Please repeat the listing exactly, with every line intact.

▶ SUPPLIED MATERIAL:
============

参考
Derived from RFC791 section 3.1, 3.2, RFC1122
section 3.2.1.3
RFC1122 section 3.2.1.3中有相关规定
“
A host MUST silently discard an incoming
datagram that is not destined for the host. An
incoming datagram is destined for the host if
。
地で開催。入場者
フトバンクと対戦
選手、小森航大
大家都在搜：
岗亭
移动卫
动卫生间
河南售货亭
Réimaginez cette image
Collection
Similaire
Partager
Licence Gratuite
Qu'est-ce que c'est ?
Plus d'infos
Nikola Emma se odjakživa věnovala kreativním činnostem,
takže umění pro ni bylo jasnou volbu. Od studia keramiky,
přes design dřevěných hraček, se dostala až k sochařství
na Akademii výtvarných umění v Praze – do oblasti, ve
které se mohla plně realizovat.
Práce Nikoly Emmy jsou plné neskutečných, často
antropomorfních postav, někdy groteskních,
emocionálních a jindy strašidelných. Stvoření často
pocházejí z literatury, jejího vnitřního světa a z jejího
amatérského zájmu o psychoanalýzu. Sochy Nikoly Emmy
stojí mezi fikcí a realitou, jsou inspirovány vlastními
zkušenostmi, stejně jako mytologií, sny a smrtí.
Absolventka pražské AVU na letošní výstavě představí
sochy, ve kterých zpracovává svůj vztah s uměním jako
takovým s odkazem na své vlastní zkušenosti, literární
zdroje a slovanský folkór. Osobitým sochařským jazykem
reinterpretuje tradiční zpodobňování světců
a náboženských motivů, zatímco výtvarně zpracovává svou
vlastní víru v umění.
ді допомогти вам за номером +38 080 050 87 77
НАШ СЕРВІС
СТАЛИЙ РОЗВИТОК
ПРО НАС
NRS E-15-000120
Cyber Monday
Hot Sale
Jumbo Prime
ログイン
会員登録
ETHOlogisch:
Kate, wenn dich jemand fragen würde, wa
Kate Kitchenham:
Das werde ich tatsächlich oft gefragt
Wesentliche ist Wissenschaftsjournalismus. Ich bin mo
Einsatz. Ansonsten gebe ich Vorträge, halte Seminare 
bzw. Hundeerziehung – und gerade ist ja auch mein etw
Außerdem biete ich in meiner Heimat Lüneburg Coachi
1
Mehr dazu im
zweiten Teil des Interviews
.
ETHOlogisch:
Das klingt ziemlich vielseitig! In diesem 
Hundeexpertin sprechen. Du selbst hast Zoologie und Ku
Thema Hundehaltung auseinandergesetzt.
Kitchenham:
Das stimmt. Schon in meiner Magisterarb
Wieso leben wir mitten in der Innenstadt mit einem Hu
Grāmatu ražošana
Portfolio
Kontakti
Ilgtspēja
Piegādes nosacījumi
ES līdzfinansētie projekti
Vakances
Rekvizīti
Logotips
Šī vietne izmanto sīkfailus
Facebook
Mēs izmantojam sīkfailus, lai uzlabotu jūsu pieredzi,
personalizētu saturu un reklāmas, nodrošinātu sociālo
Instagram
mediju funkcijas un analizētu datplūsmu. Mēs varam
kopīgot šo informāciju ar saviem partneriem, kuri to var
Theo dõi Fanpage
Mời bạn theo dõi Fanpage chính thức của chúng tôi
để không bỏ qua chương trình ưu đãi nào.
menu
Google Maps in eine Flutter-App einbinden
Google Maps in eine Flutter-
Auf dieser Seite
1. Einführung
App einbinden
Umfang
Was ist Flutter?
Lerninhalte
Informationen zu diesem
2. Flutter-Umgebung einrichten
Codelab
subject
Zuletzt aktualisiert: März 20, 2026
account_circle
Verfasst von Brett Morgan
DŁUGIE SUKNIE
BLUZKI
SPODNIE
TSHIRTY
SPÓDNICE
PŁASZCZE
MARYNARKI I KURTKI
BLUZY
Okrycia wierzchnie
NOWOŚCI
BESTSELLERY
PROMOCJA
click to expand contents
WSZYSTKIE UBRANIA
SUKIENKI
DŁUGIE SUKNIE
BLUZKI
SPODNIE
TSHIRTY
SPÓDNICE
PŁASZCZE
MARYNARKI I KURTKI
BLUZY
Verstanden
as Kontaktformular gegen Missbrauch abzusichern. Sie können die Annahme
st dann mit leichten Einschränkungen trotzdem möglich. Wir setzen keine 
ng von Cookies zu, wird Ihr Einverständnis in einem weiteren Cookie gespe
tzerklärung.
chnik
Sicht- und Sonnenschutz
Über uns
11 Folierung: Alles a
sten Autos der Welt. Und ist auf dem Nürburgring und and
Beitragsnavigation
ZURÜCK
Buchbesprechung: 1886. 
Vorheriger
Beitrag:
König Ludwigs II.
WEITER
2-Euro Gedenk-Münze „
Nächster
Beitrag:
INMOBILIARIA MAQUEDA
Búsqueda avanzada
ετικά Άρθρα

============

▶ ANSWER TO THIS EXERCISE:
参考
Derived from RFC791 section 3.1, 3.2, RFC1122
section 3.2.1.3
RFC1122 section 3.2.1.3中有相关规定
“
A host MUST silently discard an incoming
datagram that is not destined for the host. An
incoming datagram is destined for the host if
。
地で開催。入場者
フトバンクと対戦
選手、小森航大
大家都在搜：
岗亭
移动卫
动卫生间
河南售货亭
Réimaginez cette image
Collection
Similaire
Partager
Licence Gratuite
Qu'est-ce que c'est ?
Plus d'infos
Nikola Emma se odjakživa věnovala kreativním činnostem,
takže umění pro ni bylo jasnou volbu. Od studia keramiky,
přes design dřevěných hraček, se dostala až k sochařství
na Akademii výtvarných umění v Praze – do oblasti, ve
které se mohla plně realizovat.
Práce Nikoly Emmy jsou plné neskutečných, často
antropomorfních postav, někdy groteskních,
emocionálních a jindy strašidelných. Stvoření často
pocházejí z literatury, jejího vnitřního světa a z jejího
amatérského zájmu o psychoanalýzu. Sochy Nikoly Emmy
stojí mezi fikcí a realitou, jsou inspirovány vlastními
zkušenostmi, stejně jako mytologií, sny a smrtí.
Absolventka pražské AVU na letošní výstavě představí
sochy, ve kterých zpracovává svůj vztah s uměním jako
takovým s odkazem na své vlastní zkušenosti, literární
zdroje a slovanský folkór. Osobitým sochařským jazykem
reinterpretuje tradiční zpodobňování světců
a náboženských motivů, zatímco výtvarně zpracovává svou
vlastní víru v umění.
ді допомогти вам за номером +38 080 050 87 77
НАШ СЕРВІС
СТАЛИЙ РОЗВИТОК
ПРО НАС
NRS E-15-000120
Cyber Monday
Hot Sale
Jumbo Prime
ログイン
会員登録
ETHOlogisch:
Kate, wenn dich jemand fragen würde, wa
Kate Kitchenham:
Das werde ich tatsächlich oft gefragt
Wesentliche ist Wissenschaftsjournalismus. Ich bin mo
Einsatz. Ansonsten gebe ich Vorträge, halte Seminare 
bzw. Hundeerziehung – und gerade ist ja auch mein etw
Außerdem biete ich in meiner Heimat Lüneburg Coachi
1
Mehr dazu im
zweiten Teil des Interviews
.
ETHOlogisch:
Das klingt ziemlich vielseitig! In diesem 
Hundeexpertin sprechen. Du selbst hast Zoologie und Ku
Thema Hundehaltung auseinandergesetzt.
Kitchenham:
Das stimmt. Schon in meiner Magisterarb
Wieso leben wir mitten in der Innenstadt mit einem Hu
Grāmatu ražošana
Portfolio
Kontakti
Ilgtspēja
Piegādes nosacījumi
ES līdzfinansētie projekti
Vakances
Rekvizīti
Logotips
Šī vietne izmanto sīkfailus
Facebook
Mēs izmantojam sīkfailus, lai uzlabotu jūsu pieredzi,
personalizētu saturu un reklāmas, nodrošinātu sociālo
Instagram
mediju funkcijas un analizētu datplūsmu. Mēs varam
kopīgot šo informāciju ar saviem partneriem, kuri to var
Theo dõi Fanpage
Mời bạn theo dõi Fanpage chính thức của chúng tôi
để không bỏ qua chương trình ưu đãi nào.
menu
Google Maps in eine Flutter-App einbinden
Google Maps in eine Flutter-
Auf dieser Seite
1. Einführung
App einbinden
Umfang
Was ist Flutter?
Lerninhalte
Informationen zu diesem
2. Flutter-Umgebung einrichten
Codelab
subject
Zuletzt aktualisiert: März 20, 2026
account_circle
Verfasst von Brett Morgan
DŁUGIE SUKNIE
BLUZKI
SPODNIE
TSHIRTY
SPÓDNICE
PŁASZCZE
MARYNARKI I KURTKI
BLUZY
Okrycia wierzchnie
NOWOŚCI
BESTSELLERY
PROMOCJA
click to expand contents
WSZYSTKIE UBRANIA
SUKIENKI
DŁUGIE SUKNIE
BLUZKI
SPODNIE
TSHIRTY
SPÓDNICE
PŁASZCZE
MARYNARKI I KURTKI
BLUZY
Verstanden
as Kontaktformular gegen Missbrauch abzusichern. Sie können die Annahme
st dann mit leichten Einschränkungen trotzdem möglich. Wir setzen keine 
ng von Cookies zu, wird Ihr Einverständnis in einem weiteren Cookie gespe
tzerklärung.
chnik
Sicht- und Sonnenschutz
Über uns
11 Folierung: Alles a
sten Autos der Welt. Und ist auf dem Nürburgring und and
Beitragsnavigation
ZURÜCK
Buchbesprechung: 1886. 
Vorheriger
Beitrag:
König Ludwigs II.
WEITER
2-Euro Gedenk-Münze „
Nächster
Beitrag:
INMOBILIARIA MAQUEDA
Búsqueda avanzada
ετικά Άρθρα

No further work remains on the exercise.